I've begun my bookstore and library talks on A Perilous Conception with remarks to the effect that in vitro fertilization used to be a hot topic, the subject of considerable debate between scientists and liberal ethicists on one side, and religious leaders and conservative ethicists on the other side. I've shown my audiences the cover of the June 13, 1969 issue of Life Magazine, which asked, "When new methods of human reproduction become available - Can traditional family life survive? Will marital infidelity increase? Will children and parents still love each other? Would you be willing to have a 'test-tube" baby?"

Now, more than thirty-three years after the birth of Louise Joy Brown, it's become clear that fertilization in a plastic dish, rather than in a fallopian tube, carries no excess risk for offspring, parents, or society. Today, in vitro fertilization is an accepted standard medical procedure.

But not everyone's convinced. Monday morning's newspapers carried Newt Gingrich's call "for a commission to study the ethical issues relating to in vitro fertilization clinics, where...large numbers of embryos are created."

So, back we go to Square One. Forty years ago, the ethics of in vitro fertilization were extensively discussed and argued, and the issues were resolved to the satisfaction of the great majority of the American public. But Gingrich's proposal has nothing to do with the question of whether IVF babies are at higher risk for physical or mental abnormalities, or whether the mothers might be damaged by the procedure, or whether there might be adverse societal fallout. The presidential candidate is trying to court voters who believe human-ness begins not at fetal viability, nor with a beating heart, nor with organ differentiation, nor at embryonic implantation, but at fertilization. To this bloc, he holds out the hope of exerting official control over the handling of the eight-cell embryos created during the IVF process.

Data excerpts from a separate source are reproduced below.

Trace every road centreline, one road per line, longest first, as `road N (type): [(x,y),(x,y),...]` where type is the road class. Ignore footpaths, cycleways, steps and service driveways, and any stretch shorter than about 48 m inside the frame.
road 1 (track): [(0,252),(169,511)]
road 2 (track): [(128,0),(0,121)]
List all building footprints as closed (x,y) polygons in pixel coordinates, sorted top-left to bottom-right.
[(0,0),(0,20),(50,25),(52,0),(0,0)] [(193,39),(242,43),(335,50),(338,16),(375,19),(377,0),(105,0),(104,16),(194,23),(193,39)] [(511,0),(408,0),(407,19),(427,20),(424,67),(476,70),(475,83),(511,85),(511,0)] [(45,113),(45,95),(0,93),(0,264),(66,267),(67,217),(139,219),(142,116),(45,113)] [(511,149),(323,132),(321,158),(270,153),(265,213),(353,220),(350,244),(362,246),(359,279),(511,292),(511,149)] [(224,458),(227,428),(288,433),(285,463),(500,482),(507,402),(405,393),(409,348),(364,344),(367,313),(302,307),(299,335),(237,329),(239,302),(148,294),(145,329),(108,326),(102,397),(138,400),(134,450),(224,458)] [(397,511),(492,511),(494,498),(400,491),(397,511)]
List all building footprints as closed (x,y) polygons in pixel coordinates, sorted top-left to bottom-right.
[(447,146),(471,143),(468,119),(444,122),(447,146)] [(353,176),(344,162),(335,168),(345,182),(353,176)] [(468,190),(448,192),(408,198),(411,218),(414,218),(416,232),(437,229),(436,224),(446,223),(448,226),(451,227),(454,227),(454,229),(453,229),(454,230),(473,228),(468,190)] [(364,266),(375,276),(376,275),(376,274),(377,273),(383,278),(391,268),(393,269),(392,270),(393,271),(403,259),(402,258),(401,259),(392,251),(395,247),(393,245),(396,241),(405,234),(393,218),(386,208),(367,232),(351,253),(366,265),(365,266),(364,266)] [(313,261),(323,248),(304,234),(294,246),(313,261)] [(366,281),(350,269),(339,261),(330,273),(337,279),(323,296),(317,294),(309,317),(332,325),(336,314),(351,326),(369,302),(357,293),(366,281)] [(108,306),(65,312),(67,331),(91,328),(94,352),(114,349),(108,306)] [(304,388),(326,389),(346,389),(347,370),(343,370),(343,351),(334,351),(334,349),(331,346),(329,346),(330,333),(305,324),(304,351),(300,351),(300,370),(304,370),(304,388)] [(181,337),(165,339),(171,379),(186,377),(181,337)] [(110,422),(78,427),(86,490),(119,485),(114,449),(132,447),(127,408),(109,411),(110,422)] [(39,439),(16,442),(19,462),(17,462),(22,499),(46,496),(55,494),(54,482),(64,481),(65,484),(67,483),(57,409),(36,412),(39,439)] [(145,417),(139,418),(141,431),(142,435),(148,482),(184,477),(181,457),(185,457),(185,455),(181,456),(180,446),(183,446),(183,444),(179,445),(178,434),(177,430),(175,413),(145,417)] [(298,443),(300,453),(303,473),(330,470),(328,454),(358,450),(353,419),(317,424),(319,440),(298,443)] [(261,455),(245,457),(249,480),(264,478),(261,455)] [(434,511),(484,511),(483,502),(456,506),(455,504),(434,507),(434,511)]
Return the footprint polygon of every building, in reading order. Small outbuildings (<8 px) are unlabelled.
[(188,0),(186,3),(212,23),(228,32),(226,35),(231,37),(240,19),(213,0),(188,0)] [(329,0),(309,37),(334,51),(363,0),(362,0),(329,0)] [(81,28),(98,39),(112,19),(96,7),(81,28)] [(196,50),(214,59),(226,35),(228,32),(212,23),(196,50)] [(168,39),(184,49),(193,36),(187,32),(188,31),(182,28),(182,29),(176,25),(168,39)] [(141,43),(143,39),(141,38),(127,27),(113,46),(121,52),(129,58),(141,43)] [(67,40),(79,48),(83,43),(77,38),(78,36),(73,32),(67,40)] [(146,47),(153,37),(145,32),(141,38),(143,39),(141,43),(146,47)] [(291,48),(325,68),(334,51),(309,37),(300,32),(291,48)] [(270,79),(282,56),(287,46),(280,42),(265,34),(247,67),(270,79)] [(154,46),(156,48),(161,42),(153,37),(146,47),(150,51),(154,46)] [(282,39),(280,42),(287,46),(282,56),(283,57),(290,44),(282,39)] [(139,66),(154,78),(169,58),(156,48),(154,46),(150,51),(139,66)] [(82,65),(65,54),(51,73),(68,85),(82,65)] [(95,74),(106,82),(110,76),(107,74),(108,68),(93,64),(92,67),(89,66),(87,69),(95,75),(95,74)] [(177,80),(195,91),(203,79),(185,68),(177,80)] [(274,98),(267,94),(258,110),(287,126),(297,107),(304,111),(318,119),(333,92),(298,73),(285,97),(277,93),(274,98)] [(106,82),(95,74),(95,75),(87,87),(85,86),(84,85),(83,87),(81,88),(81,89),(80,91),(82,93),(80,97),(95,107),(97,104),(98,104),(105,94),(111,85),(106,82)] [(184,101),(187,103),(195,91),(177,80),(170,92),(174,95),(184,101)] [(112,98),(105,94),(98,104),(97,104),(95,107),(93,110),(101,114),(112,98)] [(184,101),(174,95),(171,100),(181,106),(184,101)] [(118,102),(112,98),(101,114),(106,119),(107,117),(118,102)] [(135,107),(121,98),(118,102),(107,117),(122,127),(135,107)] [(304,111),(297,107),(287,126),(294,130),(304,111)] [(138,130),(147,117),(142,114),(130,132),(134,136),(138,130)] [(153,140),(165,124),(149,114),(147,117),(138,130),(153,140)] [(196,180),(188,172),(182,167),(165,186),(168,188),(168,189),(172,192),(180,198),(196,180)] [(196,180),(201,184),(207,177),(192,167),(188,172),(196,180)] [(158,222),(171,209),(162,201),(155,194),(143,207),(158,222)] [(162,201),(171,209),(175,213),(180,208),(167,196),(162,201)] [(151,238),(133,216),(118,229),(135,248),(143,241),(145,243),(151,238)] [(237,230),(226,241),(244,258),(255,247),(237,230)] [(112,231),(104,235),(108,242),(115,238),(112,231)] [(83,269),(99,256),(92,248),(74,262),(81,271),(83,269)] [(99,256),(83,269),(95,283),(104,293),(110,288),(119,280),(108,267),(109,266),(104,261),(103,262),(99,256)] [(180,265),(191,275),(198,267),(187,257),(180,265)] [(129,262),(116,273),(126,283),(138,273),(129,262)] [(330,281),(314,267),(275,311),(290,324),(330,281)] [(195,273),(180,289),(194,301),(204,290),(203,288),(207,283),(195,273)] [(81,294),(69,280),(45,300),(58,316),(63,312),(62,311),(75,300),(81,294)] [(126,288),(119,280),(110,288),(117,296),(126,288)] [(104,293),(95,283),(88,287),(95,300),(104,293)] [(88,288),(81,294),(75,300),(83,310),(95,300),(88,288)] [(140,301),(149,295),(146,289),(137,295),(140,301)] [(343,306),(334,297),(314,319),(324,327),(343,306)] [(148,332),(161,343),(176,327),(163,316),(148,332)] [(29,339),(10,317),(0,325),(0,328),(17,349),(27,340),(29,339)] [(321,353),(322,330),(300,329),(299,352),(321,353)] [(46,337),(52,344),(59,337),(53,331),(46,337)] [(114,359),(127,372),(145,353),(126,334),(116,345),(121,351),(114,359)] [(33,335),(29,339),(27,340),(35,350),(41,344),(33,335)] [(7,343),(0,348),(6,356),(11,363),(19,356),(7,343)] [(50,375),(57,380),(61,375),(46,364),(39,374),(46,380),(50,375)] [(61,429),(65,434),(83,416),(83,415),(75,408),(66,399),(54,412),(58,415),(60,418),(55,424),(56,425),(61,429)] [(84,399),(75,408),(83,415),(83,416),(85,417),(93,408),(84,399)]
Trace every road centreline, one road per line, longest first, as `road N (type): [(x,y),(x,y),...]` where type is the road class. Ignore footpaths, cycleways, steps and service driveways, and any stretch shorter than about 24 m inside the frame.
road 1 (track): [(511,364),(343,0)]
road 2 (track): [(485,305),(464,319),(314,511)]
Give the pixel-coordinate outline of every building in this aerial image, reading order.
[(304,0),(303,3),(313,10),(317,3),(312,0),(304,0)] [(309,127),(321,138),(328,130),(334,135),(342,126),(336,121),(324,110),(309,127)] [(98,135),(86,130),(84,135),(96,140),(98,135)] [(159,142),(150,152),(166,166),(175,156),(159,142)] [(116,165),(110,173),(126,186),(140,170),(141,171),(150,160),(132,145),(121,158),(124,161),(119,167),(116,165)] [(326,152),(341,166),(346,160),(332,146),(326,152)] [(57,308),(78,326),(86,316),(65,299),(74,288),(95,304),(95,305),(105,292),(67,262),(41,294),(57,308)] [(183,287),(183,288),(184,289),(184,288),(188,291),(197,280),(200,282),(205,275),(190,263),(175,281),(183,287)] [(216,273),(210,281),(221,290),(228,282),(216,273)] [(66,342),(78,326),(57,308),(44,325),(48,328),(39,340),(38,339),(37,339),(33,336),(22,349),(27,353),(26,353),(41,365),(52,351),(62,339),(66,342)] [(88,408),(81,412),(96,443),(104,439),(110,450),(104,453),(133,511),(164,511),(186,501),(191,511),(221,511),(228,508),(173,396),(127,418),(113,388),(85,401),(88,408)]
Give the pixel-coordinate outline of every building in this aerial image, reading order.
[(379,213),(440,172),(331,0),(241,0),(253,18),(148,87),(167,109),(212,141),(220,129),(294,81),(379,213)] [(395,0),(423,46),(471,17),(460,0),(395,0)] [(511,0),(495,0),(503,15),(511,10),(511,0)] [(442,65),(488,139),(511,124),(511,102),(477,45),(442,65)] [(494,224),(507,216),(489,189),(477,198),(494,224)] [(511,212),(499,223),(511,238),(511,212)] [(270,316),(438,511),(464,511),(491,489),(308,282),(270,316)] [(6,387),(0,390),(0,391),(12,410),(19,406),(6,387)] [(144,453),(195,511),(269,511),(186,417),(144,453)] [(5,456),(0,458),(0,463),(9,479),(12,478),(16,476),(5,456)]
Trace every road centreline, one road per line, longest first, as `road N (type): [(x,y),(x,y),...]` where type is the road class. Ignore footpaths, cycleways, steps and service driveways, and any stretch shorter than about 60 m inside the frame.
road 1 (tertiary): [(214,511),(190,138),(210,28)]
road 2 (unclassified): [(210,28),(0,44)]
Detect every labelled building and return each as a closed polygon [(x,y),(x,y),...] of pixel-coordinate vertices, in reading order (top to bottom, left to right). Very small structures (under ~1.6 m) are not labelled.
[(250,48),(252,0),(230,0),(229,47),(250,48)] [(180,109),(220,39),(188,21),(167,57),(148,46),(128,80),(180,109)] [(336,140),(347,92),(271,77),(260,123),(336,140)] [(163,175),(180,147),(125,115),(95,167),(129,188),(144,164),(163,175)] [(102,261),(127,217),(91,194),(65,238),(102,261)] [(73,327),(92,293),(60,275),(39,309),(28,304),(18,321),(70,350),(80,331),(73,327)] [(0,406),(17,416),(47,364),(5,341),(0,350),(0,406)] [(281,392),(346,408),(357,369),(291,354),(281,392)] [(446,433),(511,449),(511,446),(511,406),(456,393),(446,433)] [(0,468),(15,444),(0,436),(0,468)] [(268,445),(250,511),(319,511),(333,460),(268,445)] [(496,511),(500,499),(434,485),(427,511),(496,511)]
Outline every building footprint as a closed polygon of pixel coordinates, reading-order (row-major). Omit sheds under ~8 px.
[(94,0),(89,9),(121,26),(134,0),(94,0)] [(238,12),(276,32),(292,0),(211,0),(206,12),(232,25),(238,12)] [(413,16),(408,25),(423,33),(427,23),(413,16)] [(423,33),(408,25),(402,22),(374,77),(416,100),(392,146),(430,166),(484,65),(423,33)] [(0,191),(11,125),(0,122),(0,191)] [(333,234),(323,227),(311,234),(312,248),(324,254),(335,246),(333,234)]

So, hello again, Roe v Wade. Easy to see the coming end-run, another attempt to legislate the will of a minority of the population past a ruling by the United States Supreme Court.

But Gingrich's self-serving gesture to the far right has the ring of a cracked bell. I wonder what would be the political stances and religious convictions of the members of his commission. This candidate has complained loud and long about the intrusion of government into our everyday lives, but he seems to think it'd be just fine for the government to dictate his-size-fits-all reproductive choices. He might do well to consider the beliefs and feelings of the ten percent of American couples who find themselves infertile. Do the math, Newt. They also vote.